Galaktik Altdünyanın Beşinci Gündüzü 23-24 Kasım 2006’da başladı ve pek çok insan o sıralar gerçekleşen enerji değişiminden kesinlikle etkilendi. Dünya politikaları açısından değişim yeni Gündüz başlamadan bir uinal (20 gün) önce ABD seçimleri ile hissedilmeye başlandı. Bu değişimle beraber Dördüncü Gündüzde yazdığım bir makalemde tahmin ettiğim gibi bir idrak ediş gerçekleşti. Galaktik Altdünya süresince savaşların kazanılamayacağının idrak edilmesi. Bu hernekadar savaşların başlatılmaması gerektiğinin idrakine götürmesede, insanoğlunun algısında çok önemli bir değişimin gerçekleştiğini göstermektedir. 5000 yıldır hükümetler ve yöneticiler savaşların kazanılabileceği ve hakimiyetin kurulabileceği fikri üzerinden hareket etmektedir. Galaktik Altdünya bu eski dengesizliği dengelemeye yöneldiğinden şu an yaşadığımız zaman seçilmiş olanın yönetimi demek olan demokrasiden daha çok anarşiyi (“kuralsızlık, yönetimsizlik”) kayırmaktadır. Hükümetler farkedecek ki savaşları başlatmak anarşinin çıkması riskini yani kendi hakimiyetlerinin sonunu getirme riskini taşımaktadır.
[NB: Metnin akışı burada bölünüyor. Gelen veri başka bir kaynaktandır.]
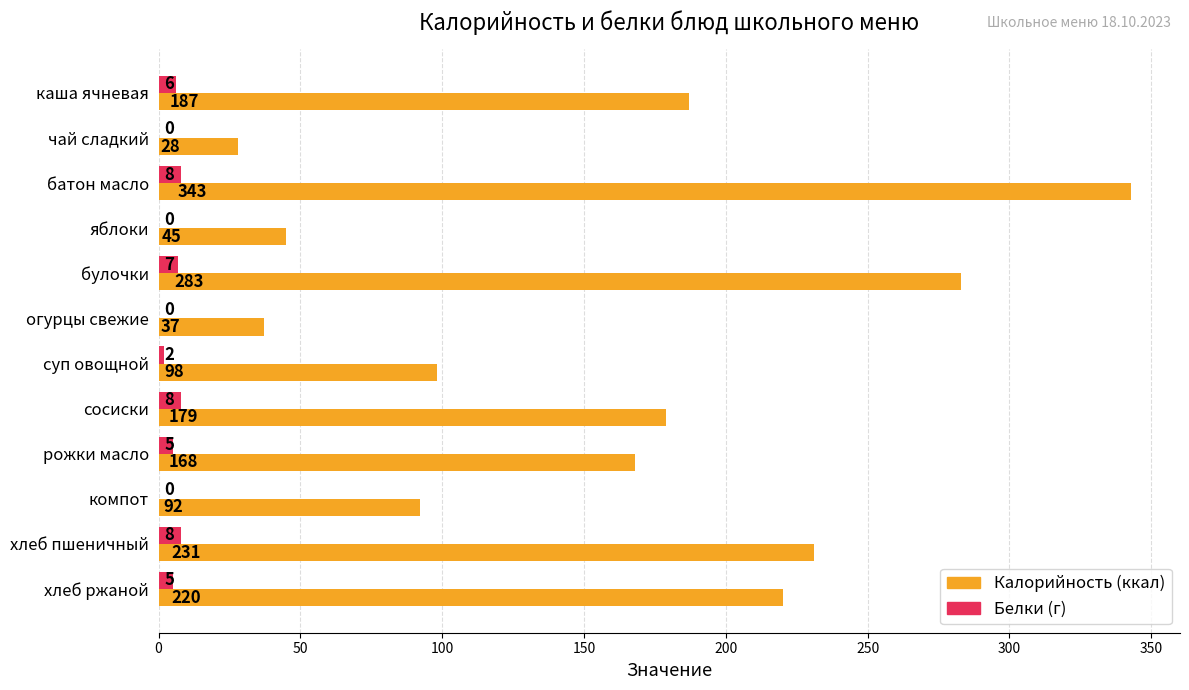

At which category is the sum across all series the highest?

батон масло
Beşinci Gündüz’ün başladığı değişim zamanında Amerikan Dolarının zayıflığı gözönündeydi, her ne kadar benim tahmin ettiğim düşüş gerçekleşmesede. Doların kaderi sonuçta Çin milli bankasının ellerindendir. Çin kendi malvarlığının değerini düşürmemek veya ihracat gelirlerinin düşüşüne yolaçmamak için doların suni değerini tutmaya bir süre daha devam edecektir. Bunlar dış dünyada Beşinci Gündüzün getirdiği değişim işaretlerinden bazılarıdır ve bu Gündüz sürdükçe derinleşeceklerdir, fakat bunlar neden olmaktadır? Beşinci Gündüz başladığından beri Latin Amerika’dan Orta Doğu’ya, Batı hakimiyetinin sona erişinin net ifadesi olmayan bir gün nerdeyse hiç geçmedi. Batı hakimiyetinin sona ereceği tahminini Maya takvimine dayanarak yaptığım zamanlarda bu tahmin görünen gerçeklikten çok uzaktı ve Amerika tamamen güçlü gözüküyordu. Bu noktada cevap şudur; bu Gündüzün gelmekte olan Işığı, ekonomik ve politik gerçekliği yaratan insanoğlu bilincini son derece tahmin edilebilir bir şekilde etkilemektedir. Dışsal değişimler gerçekleşiyor çünkü biz kendimiz değişiyoruz. Çağların değişimi insanoğlunun algısının dışında değildir. Biz değişimi barındırıyoruz ve değişim öncelikle insanoğlu ile onun dışsal dünyası arasındaki ilişkide gerçekleşiyor. Bu bilincin tezahürünün önündeki bir filtrenin ortadan kalkması ile gerçekleşiyor.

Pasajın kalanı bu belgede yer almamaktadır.